> [Task]
Can you repeat, line for line, the text in each of the rows below, leaving out the pictures?

> [Data shown]
——————————
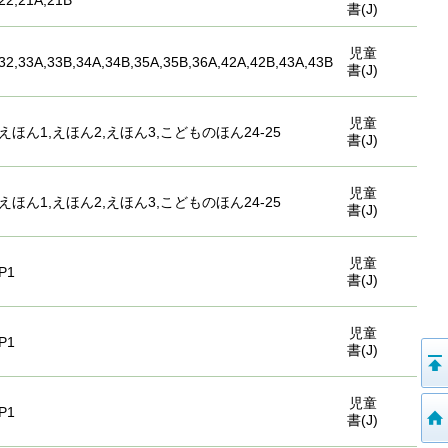
22,21A,21B
書(J)
児童
32,33A,33B,34A,34B,35A,35B,36A,42A,42B,43A,43B
書(J)
児童
えほん1,えほん2,えほん3,こどものほん24-25
書(J)
児童
えほん1,えほん2,えほん3,こどものほん24-25
書(J)
児童
P1
書(J)
児童
P1
書(J)
児童
P1
書(J)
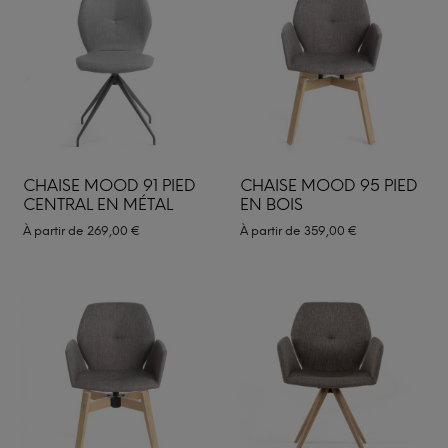
CHAISE MOOD 91 PIED
CHAISE MOOD 95 PIED
CENTRAL EN MÉTAL
EN BOIS
À partir de
269,00
€
À partir de
359,00
€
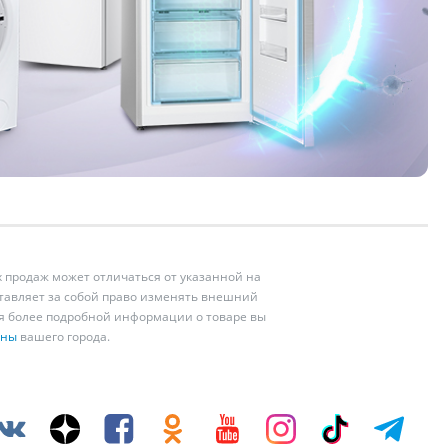
 продаж может отличаться от указанной на
ставляет за собой право изменять внешний
ия более подробной информации о товаре вы
ины
вашего города.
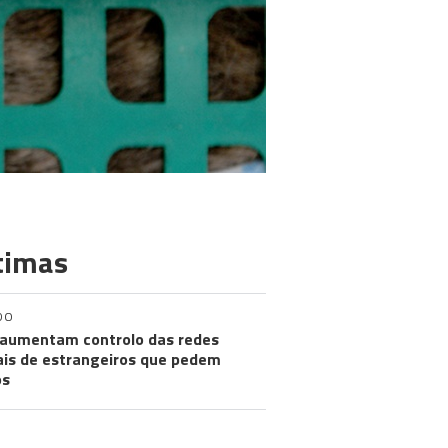
timas
DO
aumentam controlo das redes
ais de estrangeiros que pedem
os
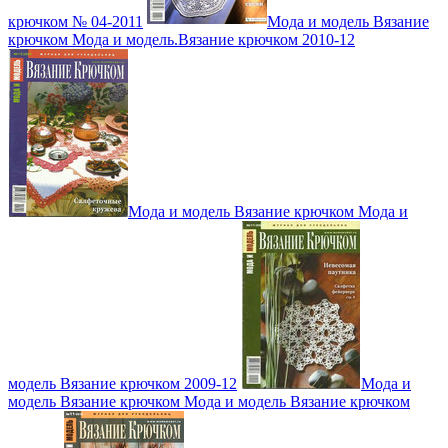
крючком № 04-2011
Мода и модель Вязание
крючком Мода и модель.Вязание крючком 2010-12
Мода и модель Вязание крючком Мода и
модель Вязание крючком 2009-12
Мода и
модель Вязание крючком Мода и модель Вязание крючком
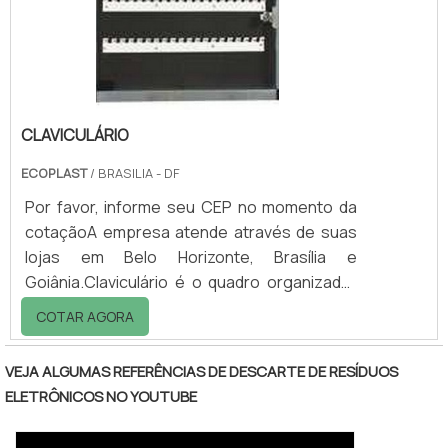
Lanchonetes; - Restaurantes; - Academias
de ginÃ¡stica; - Cen.
CLAVICULÁRIO
ECOPLAST
/ BRASILIA - DF
Por favor, informe seu CEP no momento da
cotaçãoA empresa atende através de suas
lojas em Belo Horizonte, Brasília e
Goiânia.Claviculário é o quadro organizador
de chaves.O produto é muito útil nos
COTAR AGORA
condomínios, portarias em geral, onde há
uma grande quantidade de chaves para ser
VEJA ALGUMAS REFERÊNCIAS DE DESCARTE DE RESÍDUOS
organizadas.Revestido com o melhor
ELETRÔNICOS NO YOUTUBE
material para se fabricar um claviculário, a
Ecoplast tem o cuidado com todas as etapas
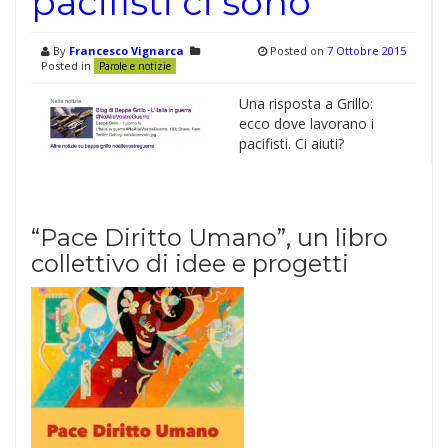
pacifisti ci sono
By
Francesco Vignarca
Posted on
7 Ottobre 2015
Posted in
Parole e notizie
Una risposta a Grillo:
ecco dove lavorano i
pacifisti. Ci aiuti?
“Pace Diritto Umano”, un libro
collettivo di idee e progetti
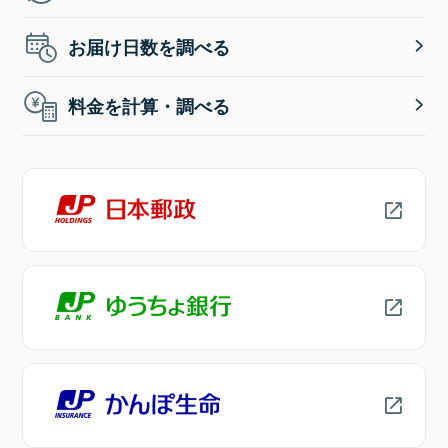
お届け日数を調べる
料金を計算・調べる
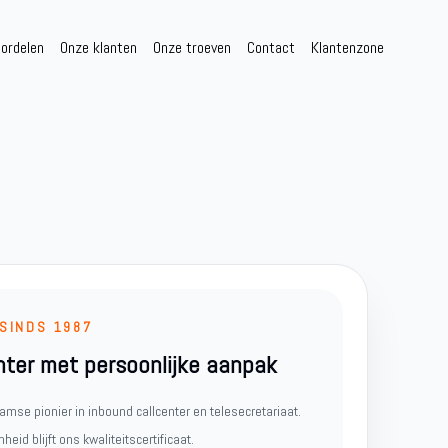
ordelen
Onze klanten
Onze troeven
Contact
Klantenzone
 SINDS 1987
nter met persoonlijke aanpak
amse pionier in inbound callcenter en telesecretariaat.
id blijft ons kwaliteitscertificaat.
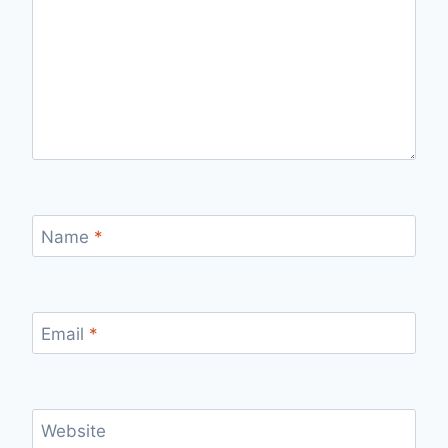
Name
*
Email
*
Website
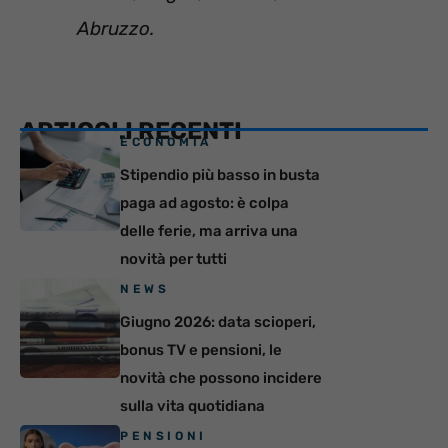
Abruzzo.
ARTICOLI RECENTI
ECONOMIA
Stipendio più basso in busta
paga ad agosto: è colpa
delle ferie, ma arriva una
novità per tutti
NEWS
Giugno 2026: data scioperi,
bonus TV e pensioni, le
novità che possono incidere
sulla vita quotidiana
PENSIONI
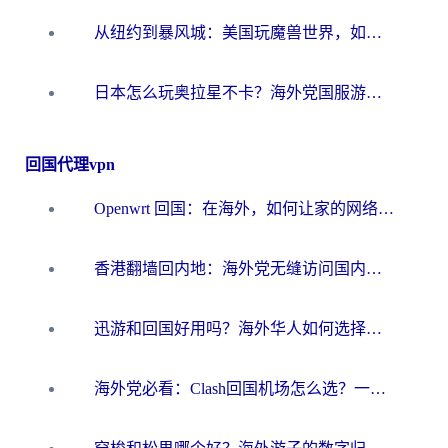
从纽约到暴风城：美国玩魔兽世界，如何找到你的最佳网络航线
日本怎么玩奥拉星不卡？海外党国服游戏加速器选择全攻略
回国代理vpn
Openwrt 回国：在海外，如何让家的网络触手可及
香港翻墙回内地：海外党无缝访问国内资源的加速器选择全攻略
迅游和回国好用吗？海外华人如何选择靠谱的回国加速器
海外党必看：Clash回国机场怎么选？一篇搞定无缝访问国内资源的全攻略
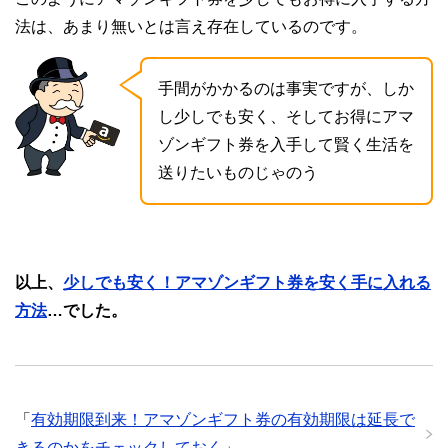
法は、あまり無いとは言え存在しているのです。
手間がかかるのは事実ですが、しか
し少しでも安く、そしてお得にアマ
ゾンギフト券を入手して賢く生活を
送りたいものじゃのう
以上、
少しでも安く！アマゾンギフト券を安く手に入れる
方法
…でした。
「
有効期限到来！アマゾンギフト券の有効期限は延長で
きるのかをチェックしておく
」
——————————
> [Response to the exercise]
22,21A,21B
書(J)
児童
32,33A,33B,34A,34B,35A,35B,36A,42A,42B,43A,43B
書(J)
児童
えほん1,えほん2,えほん3,こどものほん24-25
書(J)
児童
えほん1,えほん2,えほん3,こどものほん24-25
書(J)
児童
P1
書(J)
児童
P1
書(J)
児童
P1
書(J)
CHAISE MOOD 91 PIED
CHAISE MOOD 95 PIED
CENTRAL EN MÉTAL
EN BOIS
À partir de
269,00
€
À partir de
359,00
€
 продаж может отличаться от указанной на
ставляет за собой право изменять внешний
ия более подробной информации о товаре вы
ины
вашего города.
timas
DO
aumentam controlo das redes
ais de estrangeiros que pedem
os
крючком № 04-2011
Мода и модель Вязание
крючком Мода и модель.Вязание крючком 2010-12
Мода и модель Вязание крючком Мода и
модель Вязание крючком 2009-12
Мода и
модель Вязание крючком Мода и модель Вязание крючком
Lanchonetes; - Restaurantes; - Academias
de ginÃ¡stica; - Cen.
CLAVICULÁRIO
ECOPLAST
/ BRASILIA - DF
Por favor, informe seu CEP no momento da
cotaçãoA empresa atende através de suas
lojas em Belo Horizonte, Brasília e
Goiânia.Claviculário é o quadro organizador
de chaves.O produto é muito útil nos
COTAR AGORA
condomínios, portarias em geral, onde há
uma grande quantidade de chaves para ser
VEJA ALGUMAS REFERÊNCIAS DE DESCARTE DE RESÍDUOS
organizadas.Revestido com o melhor
ELETRÔNICOS NO YOUTUBE
material para se fabricar um claviculário, a
Ecoplast tem o cuidado com todas as etapas
pacifisti ci sono
By
Francesco Vignarca
Posted on
7 Ottobre 2015
Posted in
Parole e notizie
Una risposta a Grillo:
ecco dove lavorano i
pacifisti. Ci aiuti?
“Pace Diritto Umano”, un libro
collettivo di idee e progetti
お届け日数を調べる
料金を計算・調べる
ordelen
Onze klanten
Onze troeven
Contact
Klantenzone
 SINDS 1987
nter met persoonlijke aanpak
amse pionier in inbound callcenter en telesecretariaat.
id blijft ons kwaliteitscertificaat.
Name
*
Email
*
Website
Abruzzo.
ARTICOLI RECENTI
ECONOMIA
Stipendio più basso in busta
paga ad agosto: è colpa
delle ferie, ma arriva una
novità per tutti
NEWS
Giugno 2026: data scioperi,
bonus TV e pensioni, le
novità che possono incidere
sulla vita quotidiana
PENSIONI
从纽约到暴风城：美国玩魔兽世界，如何找到你的最佳网络航线
日本怎么玩奥拉星不卡？海外党国服游戏加速器选择全攻略
回国代理vpn
Openwrt 回国：在海外，如何让家的网络触手可及
香港翻墙回内地：海外党无缝访问国内资源的加速器选择全攻略
迅游和回国好用吗？海外华人如何选择靠谱的回国加速器
海外党必看：Clash回国机场怎么选？一篇搞定无缝访问国内资源的全攻略
法は、あまり無いとは言え存在しているのです。
手間がかかるのは事実ですが、しか
し少しでも安く、そしてお得にアマ
ゾンギフト券を入手して賢く生活を
送りたいものじゃのう
以上、
少しでも安く！アマゾンギフト券を安く手に入れる
方法
…でした。
「
有効期限到来！アマゾンギフト券の有効期限は延長で
きるのかをチェックしておく
」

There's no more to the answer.